## Before and after object boxes
+++

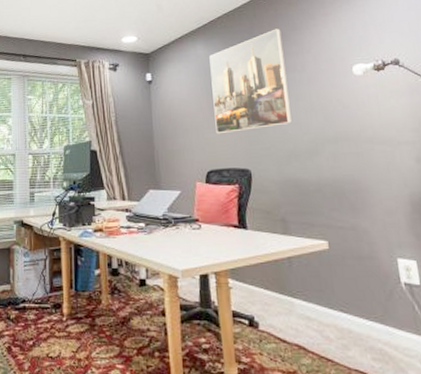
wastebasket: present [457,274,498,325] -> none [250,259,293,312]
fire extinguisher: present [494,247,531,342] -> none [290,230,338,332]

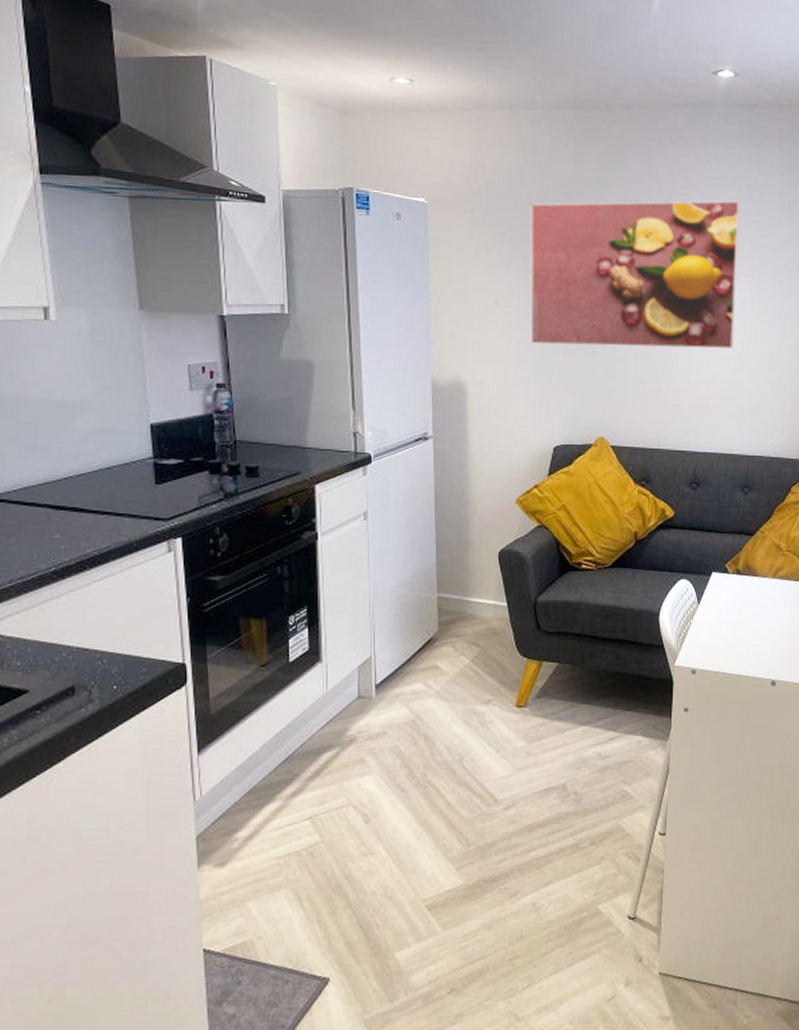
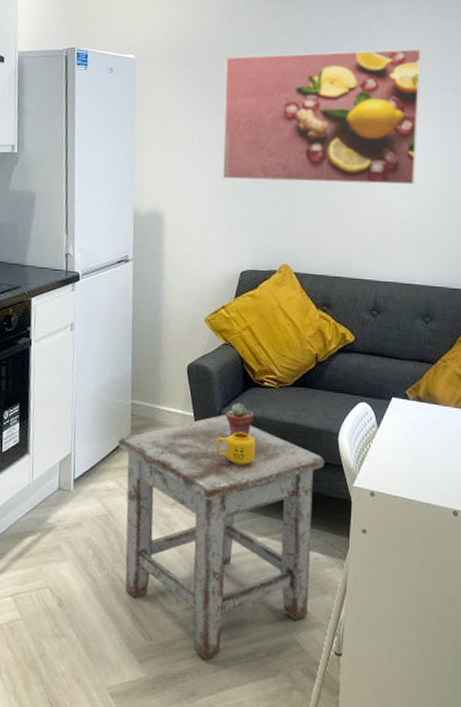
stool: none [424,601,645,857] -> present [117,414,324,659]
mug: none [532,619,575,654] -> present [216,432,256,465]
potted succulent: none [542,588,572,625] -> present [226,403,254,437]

+++

## About this task
Reprint every record exactly and skip the pictures.

## Response
wastebasket: present [457,274,498,325] -> none [250,259,293,312]
fire extinguisher: present [494,247,531,342] -> none [290,230,338,332]

stool: none [424,601,645,857] -> present [117,414,324,659]
mug: none [532,619,575,654] -> present [216,432,256,465]
potted succulent: none [542,588,572,625] -> present [226,403,254,437]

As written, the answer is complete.